So far, the algorithms they developed have been used only in a simulation, as part of a National Science Foundation project. MIT’s Han-Lim Choi, who has been working on the algorithms as part of his PhD research, presented the latest results of the project last week at the IEEE Conference on Decision Control in Cancun, Mexico. The work has attracted the interest of the U.S. Navy, and the MIT group is applying for funding to put the algorithms into practice, says How.
One of the challenges presented by the project is fuel management, says Dario Floreano, an expert in flying robotics and head of the Laboratory of Intelligent Systems at the École Polytechnique Fédérale de Lausanne, in Switzerland. The algorithms will need to be able to quickly and efficiently reroute the UAVs so that they maintain optimal coverage, he says. “This will have to take into account many variables, including energy requirements for different reallocation strategies.”
Another challenge is size, says Floreano. The UAVs need to be small and safe enough to not harm humans and objects if they are deployed in large numbers. He points out, however, that subkilogram UAVs are now becoming available.

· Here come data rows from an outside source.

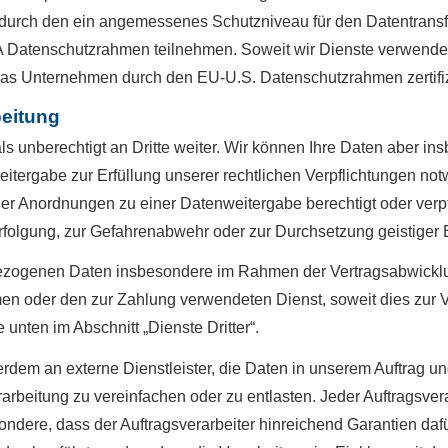
durch den ein angemessenes Schutzniveau für den Datentrans
 Datenschutzrahmen teilnehmen. Soweit wir Dienste verwende
 das Unternehmen durch den EU-U.S. Datenschutzrahmen zertifizi
beitung
unberechtigt an Dritte weiter. Wir können Ihre Daten aber ins
tergabe zur Erfüllung unserer rechtlichen Verpflichtungen not
er Anordnungen zu einer Datenweitergabe berechtigt oder verpf
erfolgung, zur Gefahrenabwehr oder zur Durchsetzung geistiger
zogenen Daten insbesondere im Rahmen der Vertragsabwicklun
en oder den zur Zahlung verwendeten Dienst, soweit dies zur Ver
 unten im Abschnitt „Dienste Dritter“.
rdem an externe Dienstleister, die Daten in unserem Auftrag u
rarbeitung zu vereinfachen oder zu entlasten. Jeder Auftragsve
ondere, dass der Auftragsverarbeiter hinreichend Garantien dafü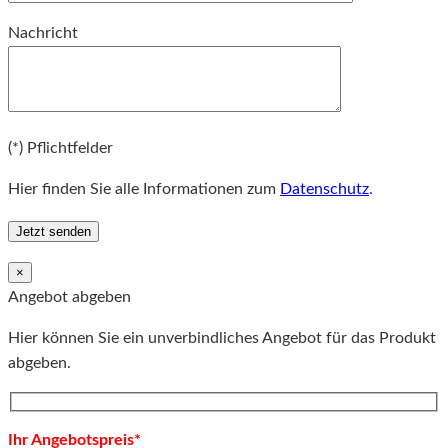
Bitte lassen Sie dieses Feld leer.
Nachricht
Bitte lassen Sie dieses Feld leer.
(*) Pflichtfelder
Hier finden Sie alle Informationen zum
Datenschutz
.
×
Angebot abgeben
Hier können Sie ein unverbindliches Angebot für das Produkt
abgeben.
Ihr Angebotspreis*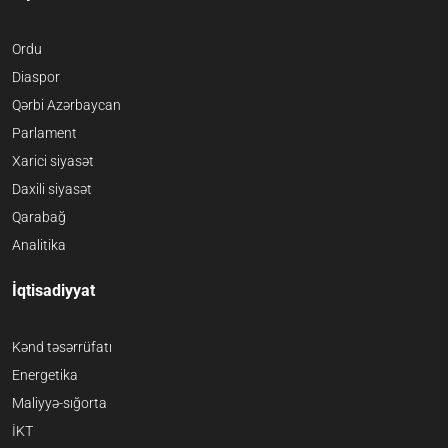
Ordu
Diaspor
Qərbi Azərbaycan
Parlament
Xarici siyasət
Daxili siyasət
Qarabağ
Analitika
İqtisadiyyat
Kənd təsərrüfatı
Energetika
Maliyyə-sığorta
İKT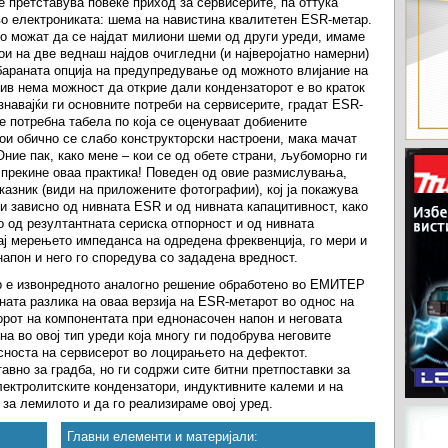
е претставува повеќе приход за сервисерите, па оттука
 во електрониката: шема на навистина квалитетен ESR-метар.
што можат да се најдат милиони шеми од други уреди, имаме
и на две веднаш најдов очигледни (и најверојатно намерни)
 бараната опција на предупредување од можното влијание на
нив нема можност да открие дали кондензаторот е во краток
ознавајќи ги основните потреби на сервисерите, градат ESR-
е потребна табела по која се оценуваат добиените
ои обично се слабо конструкторски настроени, мака мачат
Оние пак, како мене – кои се од обете страни, љубоморно ги
е прекине оваа практика! Поведен од овие размислувања,
азник (види на приложените фотографии), кој ја покажува
и зависно од нивната ESR и од нивната капацитивност, како
о од резултантната сериска отпорност и од нивната
ај мерењето импеданса на одредена фреквенција, го мери и
апон и него го споредува со зададена вредност.
ар е извонредното аналогно решение обработено во ЕМИТЕР
вната разлика на оваа верзија на ESR-метарот во однос на
рот на компонентата при еднонасочен напон и неговата
на во овој тип уреди која многу ги подобрува неговите
сноста на сервисерот во лоцирањето на дефектот.
вно за градба, но ги содржи сите битни претпоставки за
лектролитските кондензатори, индуктивните калеми и на
за лемилото и да го реализираме овој уред.
Главни елементи и материјали: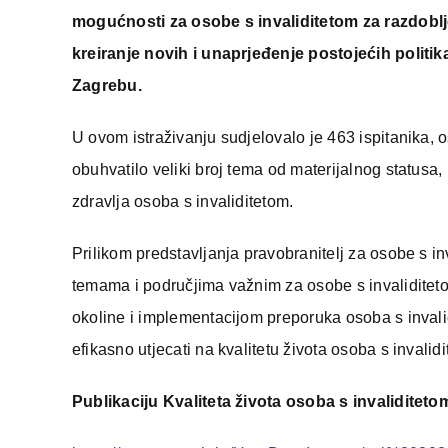
mogućnosti za osobe s invaliditetom za razdoblje
kreiranje novih i unaprjeđenje postojećih politik
Zagrebu.
U ovom istraživanju sudjelovalo je 463 ispitanika, o
obuhvatilo veliki broj tema od materijalnog statusa
zdravlja osoba s invaliditetom.
Prilikom predstavljanja pravobranitelj za osobe s in
temama i područjima važnim za osobe s invaliditeto
okoline i implementacijom preporuka osoba s invalid
efikasno utjecati na kvalitetu života osoba s invalidit
Publikaciju Kvaliteta života osoba s invalidite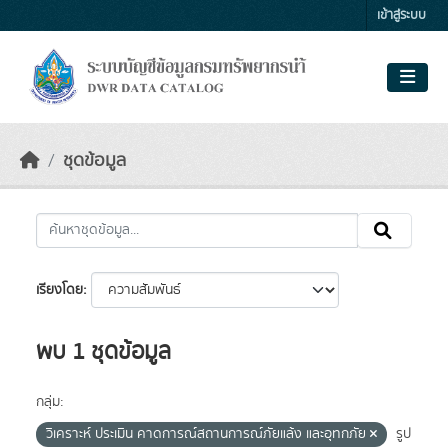
Skip to main content
เข้าสู่ระบบ
ชุดข้อมูล
เรียงโดย
พบ 1 ชุดข้อมูล
กลุ่ม:
วิเคราะห์ ประเมิน คาดการณ์สถานการณ์ภัยแล้ง และอุทกภัย
รูป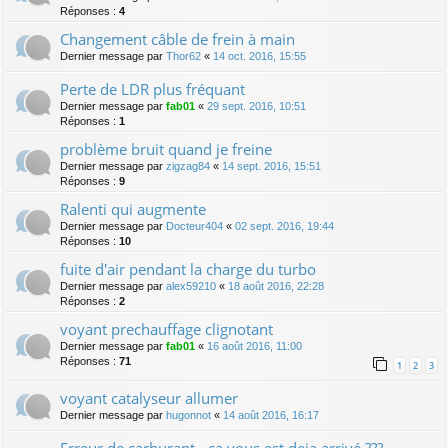
Réponses :
4
Changement câble de frein à main
Dernier message par
Thor62
«
14 oct. 2016, 15:55
Perte de LDR plus fréquant
Dernier message par
fab01
«
29 sept. 2016, 10:51
Réponses :
1
problème bruit quand je freine
Dernier message par
zigzag84
«
14 sept. 2016, 15:51
Réponses :
9
Ralenti qui augmente
Dernier message par
Docteur404
«
02 sept. 2016, 19:44
Réponses :
10
fuite d'air pendant la charge du turbo
Dernier message par
alex59210
«
18 août 2016, 22:28
Réponses :
2
voyant prechauffage clignotant
Dernier message par
fab01
«
16 août 2016, 11:00
Réponses :
71
1
2
3
voyant catalyseur allumer
Dernier message par
hugonnot
«
14 août 2016, 16:17
Erreur de carburant - ca vous est deja arrivé ???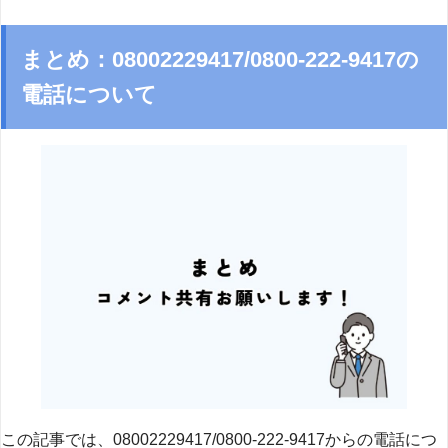
まとめ：08002229417/0800-222-9417の
電話について
この記事では、08002229417/0800-222-9417からの電話につ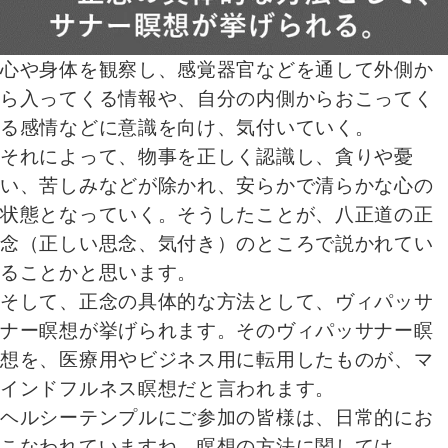
心や身体を観察し、感覚器官などを通して外側か
ら入ってくる情報や、自分の内側からおこってく
る感情などに意識を向け、気付いていく。
それによって、物事を正しく認識し、貪りや憂
い、苦しみなどが除かれ、安らかで清らかな心の
状態となっていく。そうしたことが、八正道の正
念（正しい思念、気付き）のところで説かれてい
ることかと思います。
そして、正念の具体的な方法として、ヴィパッサ
ナー瞑想が挙げられます。そのヴィパッサナー瞑
想を、医療用やビジネス用に転用したものが、マ
インドフルネス瞑想だと言われます。
ヘルシーテンプルにご参加の皆様は、日常的にお
こなわれていますね。瞑想の方法に関しては、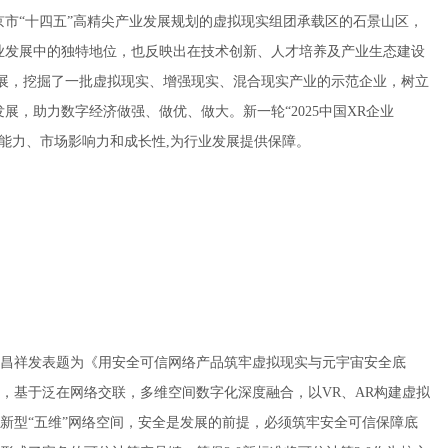
京市“十四五”高精尖产业发展规划的虚拟现实组团承载区的石景山区，
产业发展中的独特地位，也反映出在技术创新、人才培养及产业生态建设
作的开展，挖掘了一批虚拟现实、增强现实、混合现实产业的示范企业，树立
展，助力数字经济做强、做优、做大。新一轮“2025中国XR企业
新能力、市场影响力和成长性,为行业发展提供保障。
昌祥发表题为《用安全可信网络产品筑牢虚拟现实与元宇宙安全底
，基于泛在网络交联，多维空间数字化深度融合，以VR、AR构建虚拟
新型“五维”网络空间，安全是发展的前提，必须筑牢安全可信保障底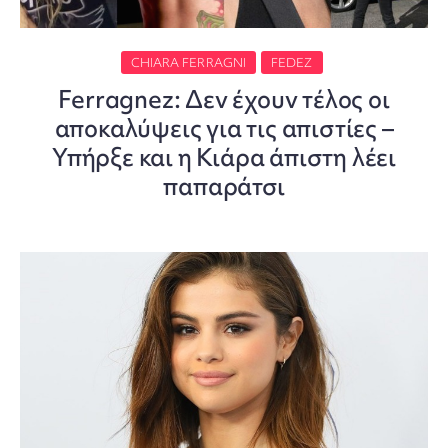
CHIARA FERRAGNI
FEDEZ
Ferragnez: Δεν έχουν τέλος οι
αποκαλύψεις για τις απιστίες –
Υπήρξε και η Κιάρα άπιστη λέει
παπαράτσι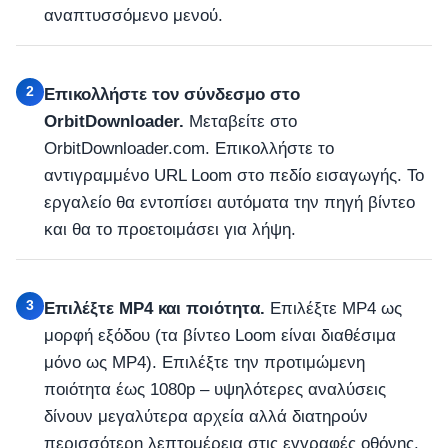
αναπτυσσόμενο μενού.
2
Επικολλήστε τον σύνδεσμο στο
OrbitDownloader.
Μεταβείτε στο
OrbitDownloader.com. Επικολλήστε το
αντιγραμμένο URL Loom στο πεδίο εισαγωγής. Το
εργαλείο θα εντοπίσει αυτόματα την πηγή βίντεο
και θα το προετοιμάσει για λήψη.
3
Επιλέξτε MP4 και ποιότητα.
Επιλέξτε MP4 ως
μορφή εξόδου (τα βίντεο Loom είναι διαθέσιμα
μόνο ως MP4). Επιλέξτε την προτιμώμενη
ποιότητα έως 1080p – υψηλότερες αναλύσεις
δίνουν μεγαλύτερα αρχεία αλλά διατηρούν
περισσότερη λεπτομέρεια στις εγγραφές οθόνης.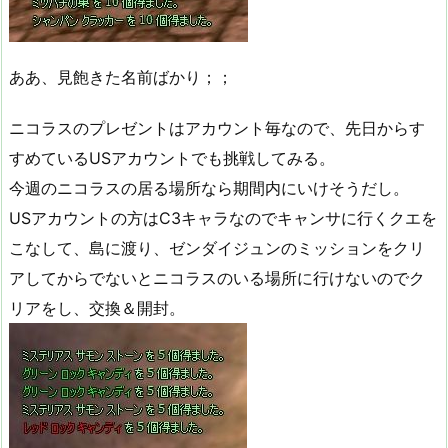
ああ、見飽きた名前ばかり；；
ニコラスのプレゼントはアカウント毎なので、先日からす
すめているUSアカウントでも挑戦してみる。
今週のニコラスの居る場所なら期間内にいけそうだし。
USアカウントの方はC3キャラなのでキャンサに行くクエを
こなして、島に渡り、ゼンダイジュンのミッションをクリ
アしてからでないとニコラスのいる場所に行けないのでク
リアをし、交換＆開封。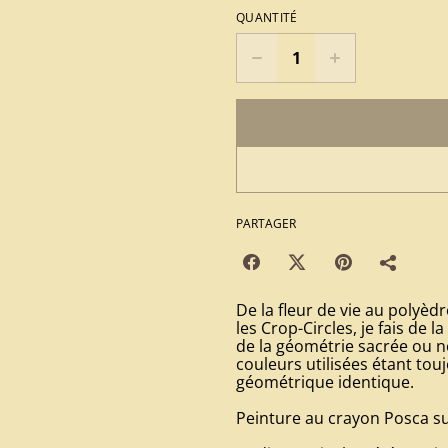
QUANTITÉ
PARTAGER
De la fleur de vie au polyèd
les Crop-Circles, je fais de
de la géométrie sacrée ou n
couleurs utilisées étant to
géométrique identique.
Peinture au crayon Posca sur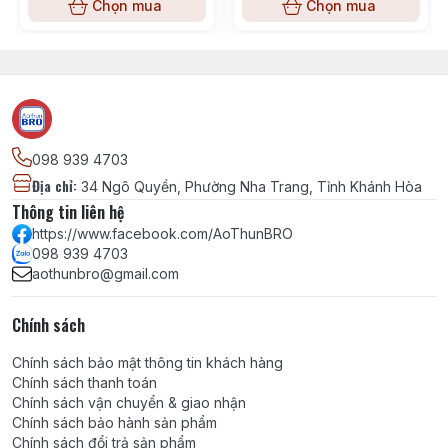
Chọn mua
Chọn mua
098 939 4703
Địa chỉ
:
34 Ngô Quyền, Phường Nha Trang, Tỉnh Khánh Hòa
Thông tin liên hệ
https://www.facebook.com/AoThunBRO
098 939 4703
aothunbro@gmail.com
Chính sách
Chính sách bảo mật thông tin khách hàng
Chính sách thanh toán
Chính sách vận chuyển & giao nhận
Chính sách bảo hành sản phẩm
Chính sách đổi trả sản phẩm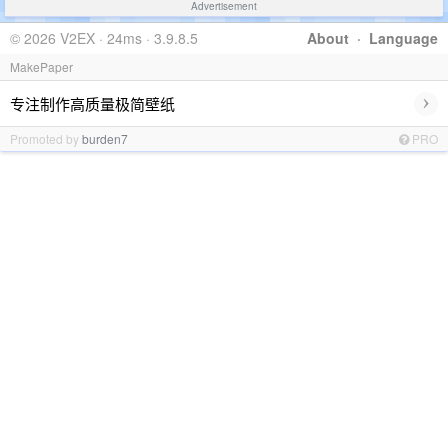
Advertisement
© 2026 V2EX · 24ms · 3.9.8.5
About
·
Language
MakePaper
›
专注制作高质量极简壁纸
Promoted by
burden7
PRO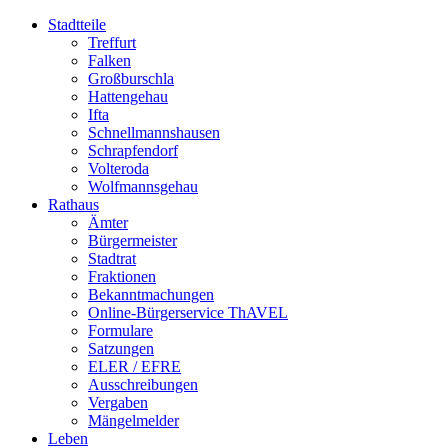
Stadtteile
Treffurt
Falken
Großburschla
Hattengehau
Ifta
Schnellmannshausen
Schrapfendorf
Volteroda
Wolfmannsgehau
Rathaus
Ämter
Bürgermeister
Stadtrat
Fraktionen
Bekanntmachungen
Online-Bürgerservice ThAVEL
Formulare
Satzungen
ELER / EFRE
Ausschreibungen
Vergaben
Mängelmelder
Leben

In fact, How and his colleagues are more interested in testing their algorithms on the relatively large ScanEagle UAVs from Boeing, which weigh about 18 kilograms apiece. These would be capable of flying distances in excess of 1,000 miles, even laden with sensors and communications equipment. With this sort of range, a fleet of just four could reasonably cover a good-sized area, reducing the risk of collisions with manmade objects.